The Beatles, Year One

  • The fans scream in the cold at New York City's Idlewild Airport at the arrival of their four idols, whom they hadn't even heard of three months earlier. The press asks the mop tops when they're going to get a haircut, and George gets a laugh when he replies, earnestly, "I had one yesterday." In a crowded elevator, Paul lightens the mood by announcing, "Ladies and gentlemen, on your right you'll see the Washington Memorial." Running down a hotel corridor, George mimics the mob outside--"Ban the bomb!"--and John ad-libs, "Ban the Pope." Trapped in their suite, Ringo plaintively asks, "Are we going out?"
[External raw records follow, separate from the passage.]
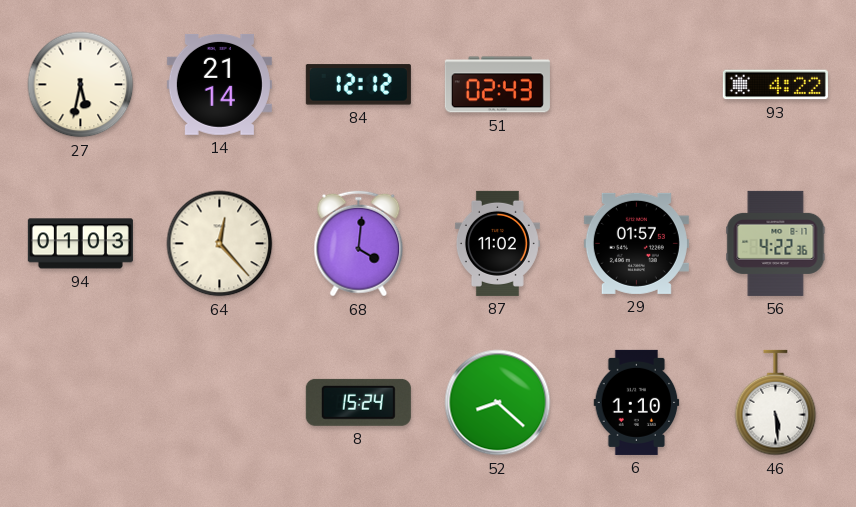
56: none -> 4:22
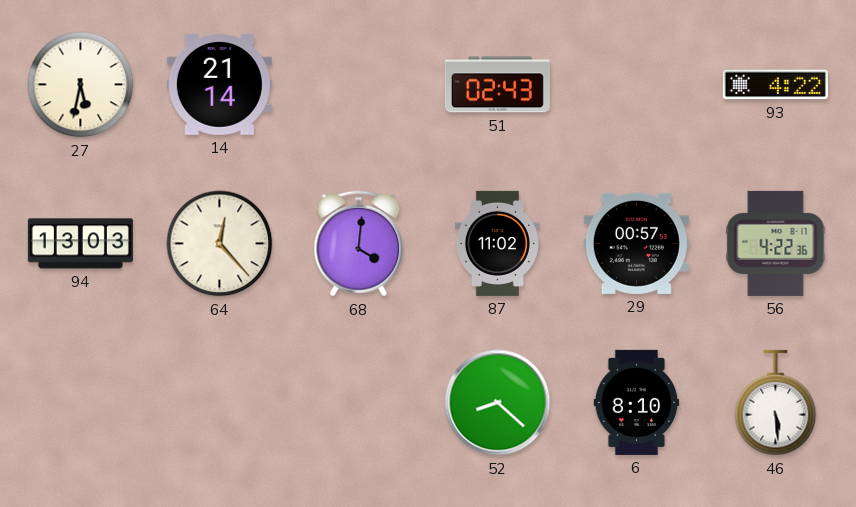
84: 12:12 -> none
94: 01:03 -> 13:03
29: 01:57 -> 00:57
8: 15:24 -> none
6: 1:10 -> 8:10
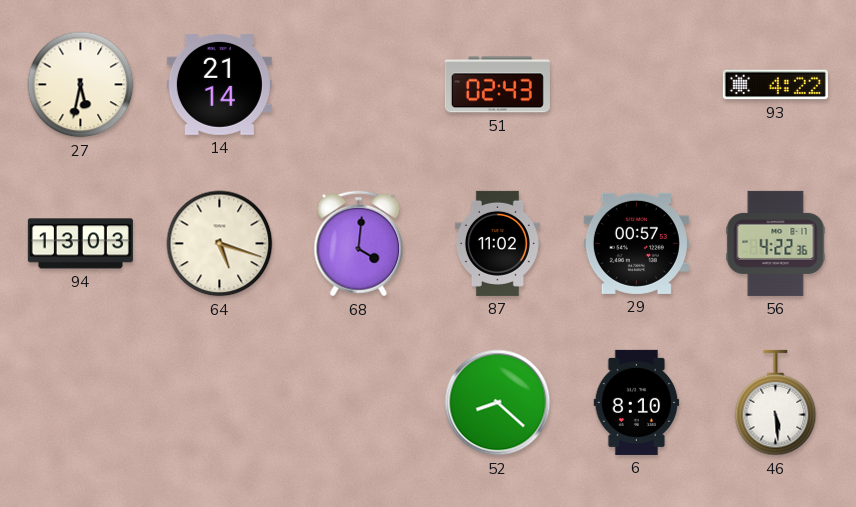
64: 12:23 -> 5:18
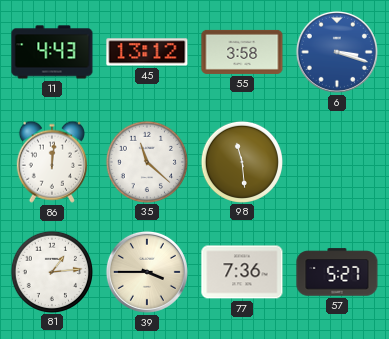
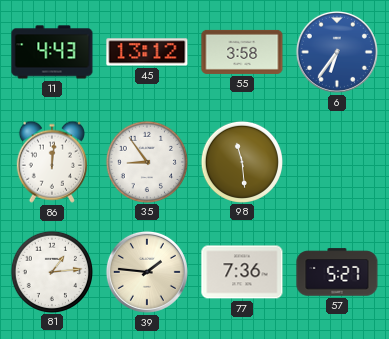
6: 3:18 -> 6:36
35: 11:22 -> 8:54
39: 3:45 -> 1:46
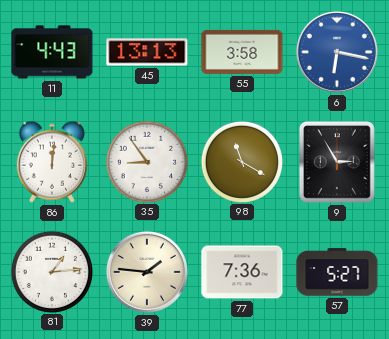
45: 13:12 -> 13:13
6: 6:36 -> 6:17
98: 11:29 -> 11:20
9: none -> 2:55
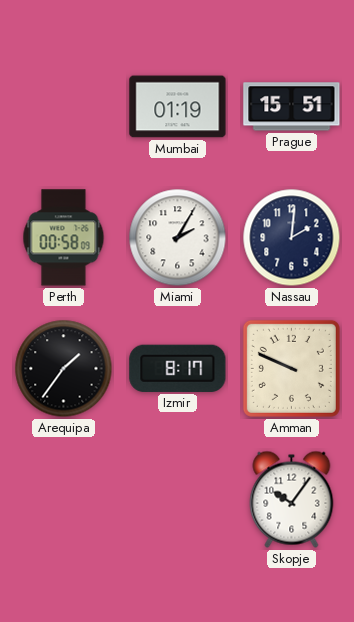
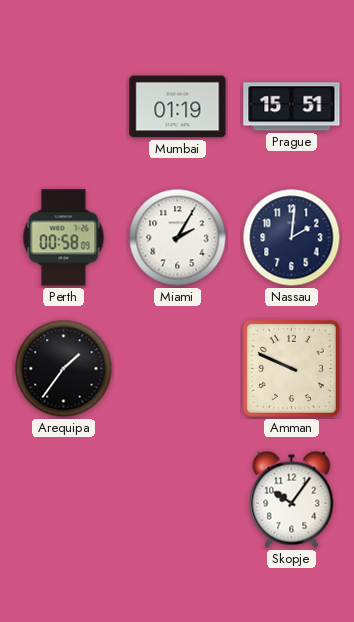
Izmir: 8:17 -> none
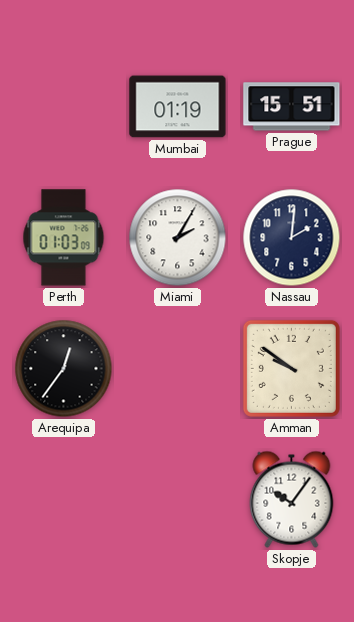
Perth: 00:58 -> 01:03
Arequipa: 1:36 -> 12:36
Amman: 9:49 -> 9:51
    To celebrate (and, of course, exploit) the 40th anniversary of their conquest of America, Apple Corps will reissue on Feb. 3 the feature-length documentary The Beatles: The First U.S. Visit, with a 51-min. add-on of outtakes and reminiscences. The original film, a cinema verite record of the group's tour by Albert and David Maysles, is a brisk rough sketch of A Hard Day's Night, which the boys started making later that month. Same dashing from train to limo to photo op to TV stage. Same use of wit as armor against imprisonment and ennui. And the same amazing display of grace and good humor by four blithe Liverpudlians, ages 20 to 24. Leaving their hotel room to go to the Peppermint Lounge, they wave a sweet goodbye to the two-man camera crew. Did celebrity ever take such innocent pleasure in its own good fortune? Was the world ever this young?